Breast cancer is a global health problem – it is the most common malignancy among women. Triple negative breast cancers (TNBC) account for 10–20% of female breast cancer. Most TNBC cases confer poor prognosis. Brain metastasis appears in more than 15% in the triple negative breast cancer population, which causes serious decrease in survival. Changes of immunophenotype are not uncommon in breast cancer, offering new therapeutic options in cases where targetable proteins or pathways are being identified. After five lines of chemotherapy and 82 months following the first diagnosis, our patient with brain metastatic triple negative breast cancer had human epidermal growth factor receptor 2 (HER2) genetic heterogeneity in the metastatic tissue sample interpreted as HER2 status conversion. After the removal of the metastasis, we started first line therapy for metastatic HER2 positive cancer with trastuzumab and paclitaxel. After the first cycle of trastuzumab, on day 8, she had a seizure, and neurosurgical examination showed an abscess-like lesion. The punctate proved to be sterile by microbiological and pathological examination, so we continued cytostatic therapy without the anti-HER2 antibody. 3 months later, we could not identify the previous abscess-like lesion in the control computer tomography (CT) scan, and our patient had no neurological deficits. We emphasize the importance of regular tissue confirmation of predictive markers in progressive tumorous disease even if our presented case is not unequivocally a “conversion case”. Tumor subtype is determined according to algorithms and definitions published in guidelines, nevertheless, use of different guidelines may lead to controversial interpretation in cases where HER2 genetic heterogeneity is present. Furthermore, we suggest that seronegative, aseptic intracranial fluid effusion after the removal of a brain metastasis may possibly be a side effect of trastuzumab.

中文翻译:

三阴性乳腺癌患者HER2状态转换后曲妥珠单抗治疗期间的无菌脓肿样脑病变:病例报告和文献复习。

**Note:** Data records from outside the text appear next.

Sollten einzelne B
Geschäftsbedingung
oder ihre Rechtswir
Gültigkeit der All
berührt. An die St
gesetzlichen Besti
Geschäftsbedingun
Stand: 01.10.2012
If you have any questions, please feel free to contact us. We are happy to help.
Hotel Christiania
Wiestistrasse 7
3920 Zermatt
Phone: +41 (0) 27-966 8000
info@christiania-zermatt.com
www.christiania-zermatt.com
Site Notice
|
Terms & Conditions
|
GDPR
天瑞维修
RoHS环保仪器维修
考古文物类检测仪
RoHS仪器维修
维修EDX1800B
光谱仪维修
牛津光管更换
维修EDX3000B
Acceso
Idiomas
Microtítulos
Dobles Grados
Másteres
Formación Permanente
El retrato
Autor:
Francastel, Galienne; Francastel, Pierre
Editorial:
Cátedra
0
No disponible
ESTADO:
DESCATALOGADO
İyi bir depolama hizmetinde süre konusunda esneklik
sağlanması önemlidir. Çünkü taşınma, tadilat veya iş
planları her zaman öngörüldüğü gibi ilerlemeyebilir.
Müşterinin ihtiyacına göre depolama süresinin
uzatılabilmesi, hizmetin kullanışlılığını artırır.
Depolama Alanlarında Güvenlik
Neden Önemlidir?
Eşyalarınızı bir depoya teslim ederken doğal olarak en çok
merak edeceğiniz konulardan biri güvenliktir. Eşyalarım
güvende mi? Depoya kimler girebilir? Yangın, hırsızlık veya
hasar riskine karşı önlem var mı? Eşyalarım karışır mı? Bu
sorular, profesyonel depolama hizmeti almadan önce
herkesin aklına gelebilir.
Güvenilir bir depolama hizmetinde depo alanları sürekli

乳腺癌是一个全球性的健康问题,它是女性中最常见的恶性肿瘤。三阴性乳腺癌(TNBC)占女性乳腺癌的10–20%。大多数TNBC病例预后不良。在三阴性乳腺癌人群中,超过15%的人出现脑转移,这会导致生存率严重下降。免疫表型的改变在乳腺癌中并不少见,在确定了可靶向蛋白质或途径的情况下提供了新的治疗选择。经过五线化疗和首次诊断后82个月,我们的脑转移性三阴性乳腺癌患者在转移组织样本中的人类表皮生长因子受体2(HER2)遗传异质性被解释为HER2状态转换。清除转移后 我们开始使用曲妥珠单抗和紫杉醇对转移性HER2阳性癌症进行一线治疗。在第一个周期的曲妥珠单抗治疗后第8天出现癫痫发作,神经外科检查发现脓肿样病变。经微生物学和病理学检查证实该点状菌是无菌的,因此我们继续使用抗HER2抗体进行细胞抑制疗法。3个月后,我们在控制计算机断层扫描(CT)扫描中无法识别出先前的脓肿样病变,而且我们的患者没有神经功能缺损。即使我们提出的病例并非明确地是“转化病例”,我们也强调在进行性肿瘤疾病中定期对预测标志物进行组织确认的重要性。肿瘤亚型是根据指南中发布的算法和定义确定的,如果存在HER2遗传异质性,则使用不同的指南可能导致有争议的解释。此外,我们建议清除脑转移后血清阴性,无菌性颅内积液可能是曲妥珠单抗的副作用。